下平さん:自分も人脈ですね。KSAP時代は、実は同期の方々が自分よりずっと前を走っている気がして、あまり仲良くという気持ちにはなれませんでした。でも卒業後は同期メンバーもさることながら、KSAPの先輩や後輩とも積極的にコミュニケーションを取り、良い刺激をもらっています。また、説明会のあとすぐ壁打ちしてもらえて選考途中でLIKE/WISHを聞けるなど、プログラム外の手厚いサポートもあり、視座が変わっていく感覚が持てました。
境さん:座学についてもかなりいろいろな論点から学べました。事業の話だけでなくVCや銀行の方のお話も聴けて、出資する側から自分の事業がどう見えているかが一通り学べたのはよかったです。メンタリングが隔週であって、「それは本当にユーザーが求めていることなのか?」と何度も言われて、ユーザーインタビューをとことん行い、軌道修正しながら進めることができました。メンター選定についても、自分の事業とメンターとの相性を考慮してくださっていたようで、毎回新しい気づきをいただいていました。
——最後に、KSAP応募を迷われている方、KSAPに興味をもってくださっている方にメッセージをお願いします!
境さん:KSAPはメンターや事務局の方のサポートが手厚く、プログラムもとても良いと思います。一方で、ただKSAPに参加するだけだと、あっという間に終わってしまうので、自分の事業を伸ばすために、KSAPで何を得てどう活かすのか、主体的に取り組めるといいと思います。

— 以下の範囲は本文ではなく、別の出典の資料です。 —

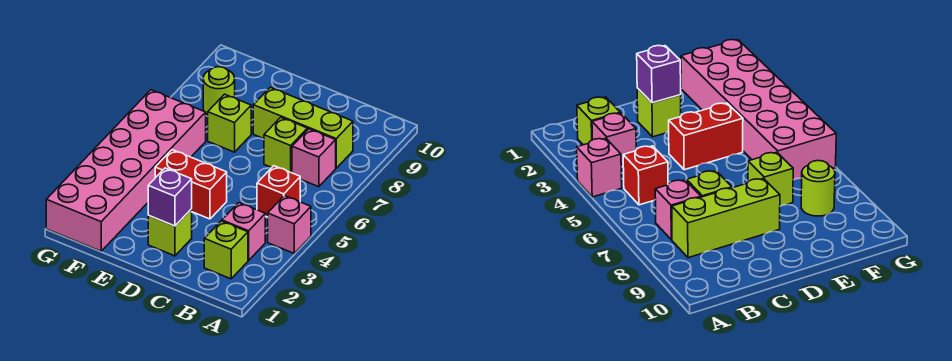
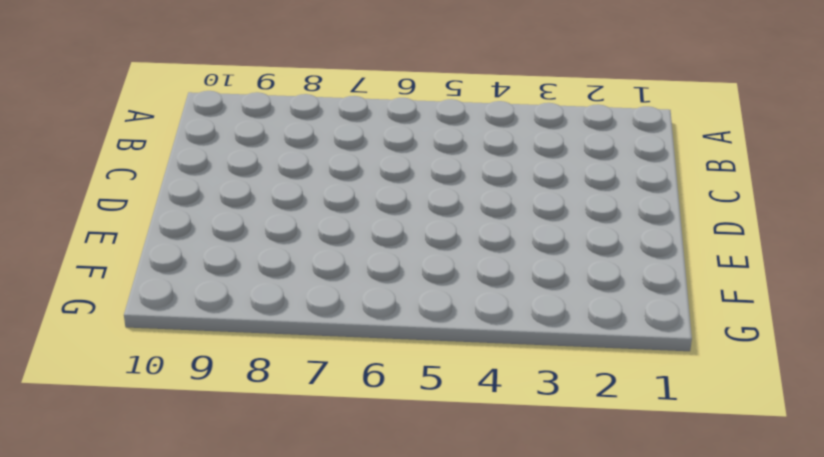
none -> pink 1x1 brick [268,196,311,253]
none -> lime 1x1 brick [204,221,248,279]
none -> pink 1x1 brick [222,203,265,260]

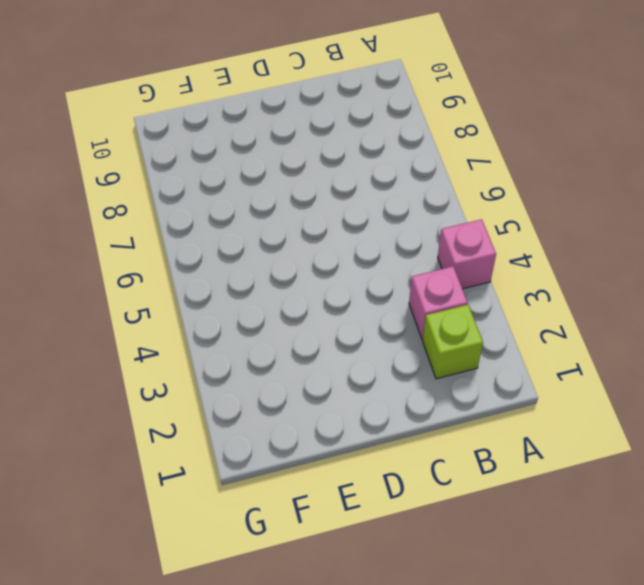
none -> red 1x1 brick [257,166,300,217]
none -> pink 1x1 brick [292,129,336,187]
none -> lime 1x3 brick [253,87,353,168]

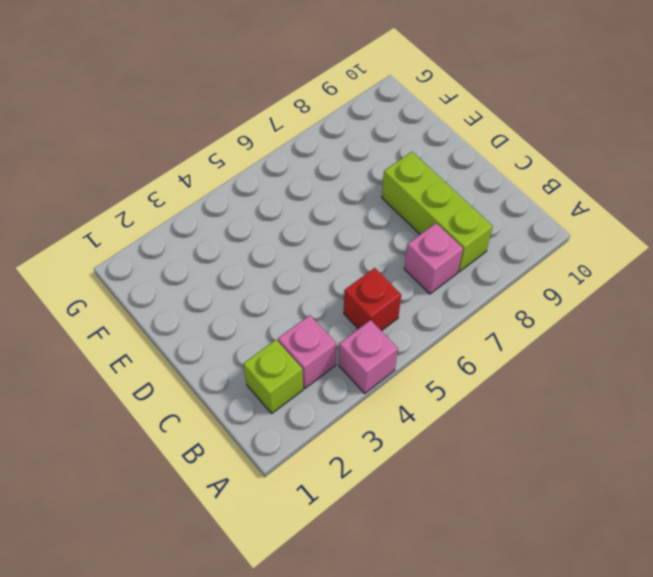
none -> lime 1x1 brick [264,117,307,173]
none -> lime 1x1 brick [148,209,192,256]
none -> red 1x2 brick [155,150,227,219]

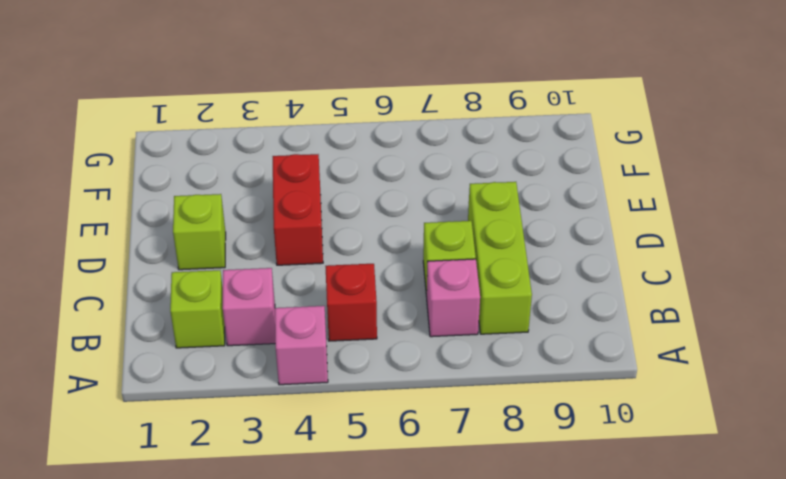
none -> lime 1x1 brick [208,94,251,152]
none -> pink 2x6 brick [46,90,206,251]
none -> lime 1x1 round brick [203,67,235,115]

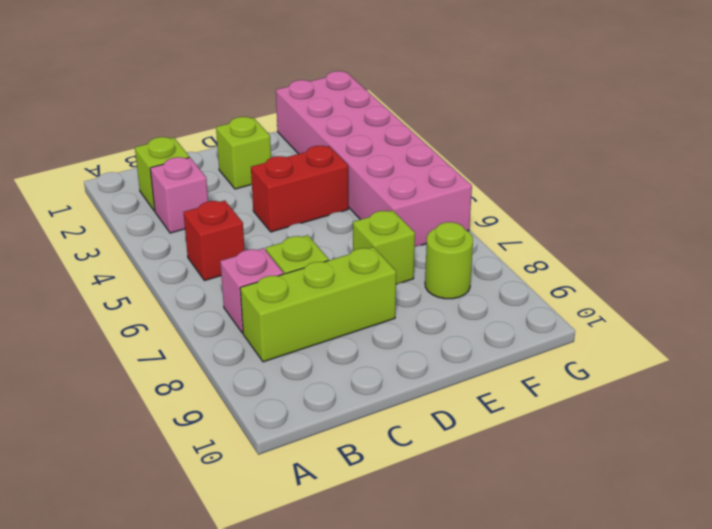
none -> pink 1x1 brick [268,196,311,253]
none -> purple 1x1 brick [148,168,192,226]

下平さん:多くの学びがあり間違いなく事業が加速します。それに加えて同期というかけがえのない仲間も得られるし、県のサポートも受けられるし、とにかく世界が広がります。参加するとプラスのことしかないので、もし迷っているのであれば、絶対にチャレンジしてもらいたいです!
岡さん:私みたいに子育て中だったり、事業をつくった経験がない方は、ためらってしまうところもあるかもしれませんが、支援体制はしっかりしているので、むしろそういう方こそ想いがあるならぜひ挑戦してもらえればと思います!